(Excerpts from a dataset)

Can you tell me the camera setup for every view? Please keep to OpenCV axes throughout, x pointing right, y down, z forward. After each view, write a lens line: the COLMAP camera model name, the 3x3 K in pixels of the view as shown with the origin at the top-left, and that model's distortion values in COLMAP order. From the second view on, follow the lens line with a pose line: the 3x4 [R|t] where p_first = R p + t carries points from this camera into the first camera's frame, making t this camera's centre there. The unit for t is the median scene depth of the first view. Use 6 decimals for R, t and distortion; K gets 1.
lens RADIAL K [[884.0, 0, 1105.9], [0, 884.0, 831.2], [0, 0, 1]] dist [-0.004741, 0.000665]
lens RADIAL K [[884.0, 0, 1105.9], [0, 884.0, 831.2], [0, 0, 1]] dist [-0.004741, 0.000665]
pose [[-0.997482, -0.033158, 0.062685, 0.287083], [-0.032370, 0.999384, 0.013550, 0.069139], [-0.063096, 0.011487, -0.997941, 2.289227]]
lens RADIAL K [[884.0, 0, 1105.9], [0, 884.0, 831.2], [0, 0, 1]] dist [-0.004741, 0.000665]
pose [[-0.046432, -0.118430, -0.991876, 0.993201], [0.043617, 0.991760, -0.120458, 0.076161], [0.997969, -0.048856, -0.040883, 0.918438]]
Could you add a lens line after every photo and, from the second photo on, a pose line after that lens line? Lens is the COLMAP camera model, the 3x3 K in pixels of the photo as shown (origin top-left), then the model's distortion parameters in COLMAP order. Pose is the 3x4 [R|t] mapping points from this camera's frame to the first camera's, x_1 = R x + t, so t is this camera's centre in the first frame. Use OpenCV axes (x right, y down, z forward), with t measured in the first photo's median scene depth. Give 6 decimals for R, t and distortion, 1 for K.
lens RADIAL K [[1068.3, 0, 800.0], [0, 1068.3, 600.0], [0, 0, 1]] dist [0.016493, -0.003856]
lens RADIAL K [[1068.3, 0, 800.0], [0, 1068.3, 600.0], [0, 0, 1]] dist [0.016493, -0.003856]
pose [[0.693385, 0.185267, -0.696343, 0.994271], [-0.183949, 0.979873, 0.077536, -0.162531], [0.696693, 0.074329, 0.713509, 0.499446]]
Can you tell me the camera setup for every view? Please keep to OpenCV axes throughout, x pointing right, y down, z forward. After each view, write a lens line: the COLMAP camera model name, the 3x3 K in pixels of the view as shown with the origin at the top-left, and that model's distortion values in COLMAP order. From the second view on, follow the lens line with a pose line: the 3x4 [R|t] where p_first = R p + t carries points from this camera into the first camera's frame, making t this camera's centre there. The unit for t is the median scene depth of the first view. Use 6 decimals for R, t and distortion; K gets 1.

WHAT YOU NEED TO DO
Please print out every entry again, exactly as it reads.

SOLVED EXERCISE
Can you tell me the camera setup for every view? Please keep to OpenCV axes throughout, x pointing right, y down, z forward. After each view, write a lens line: the COLMAP camera model name, the 3x3 K in pixels of the view as shown with the origin at the top-left, and that model's distortion values in COLMAP order. From the second view on, follow the lens line with a pose line: the 3x4 [R|t] where p_first = R p + t carries points from this camera into the first camera's frame, making t this camera's centre there. The unit for t is the median scene depth of the first view. Use 6 decimals for R, t and distortion; K gets 1.
lens RADIAL K [[884.0, 0, 1105.9], [0, 884.0, 831.2], [0, 0, 1]] dist [-0.004741, 0.000665]
lens RADIAL K [[884.0, 0, 1105.9], [0, 884.0, 831.2], [0, 0, 1]] dist [-0.004741, 0.000665]
pose [[-0.997482, -0.033158, 0.062685, 0.287083], [-0.032370, 0.999384, 0.013550, 0.069139], [-0.063096, 0.011487, -0.997941, 2.289227]]
lens RADIAL K [[884.0, 0, 1105.9], [0, 884.0, 831.2], [0, 0, 1]] dist [-0.004741, 0.000665]
pose [[-0.046432, -0.118430, -0.991876, 0.993201], [0.043617, 0.991760, -0.120458, 0.076161], [0.997969, -0.048856, -0.040883, 0.918438]]
Could you add a lens line after every photo and, from the second photo on, a pose line after that lens line? Lens is the COLMAP camera model, the 3x3 K in pixels of the photo as shown (origin top-left), then the model's distortion parameters in COLMAP order. Pose is the 3x4 [R|t] mapping points from this camera's frame to the first camera's, x_1 = R x + t, so t is this camera's centre in the first frame. Use OpenCV axes (x right, y down, z forward), with t measured in the first photo's median scene depth. Give 6 decimals for R, t and distortion, 1 for K.
lens RADIAL K [[1068.3, 0, 800.0], [0, 1068.3, 600.0], [0, 0, 1]] dist [0.016493, -0.003856]
lens RADIAL K [[1068.3, 0, 800.0], [0, 1068.3, 600.0], [0, 0, 1]] dist [0.016493, -0.003856]
pose [[0.693385, 0.185267, -0.696343, 0.994271], [-0.183949, 0.979873, 0.077536, -0.162531], [0.696693, 0.074329, 0.713509, 0.499446]]
Can you tell me the camera setup for every view? Please keep to OpenCV axes throughout, x pointing right, y down, z forward. After each view, write a lens line: the COLMAP camera model name, the 3x3 K in pixels of the view as shown with the origin at the top-left, and that model's distortion values in COLMAP order. From the second view on, follow the lens line with a pose line: the 3x4 [R|t] where p_first = R p + t carries points from this camera into the first camera's frame, making t this camera's centre there. The unit for t is the median scene depth of the first view. Use 6 decimals for R, t and distortion; K gets 1.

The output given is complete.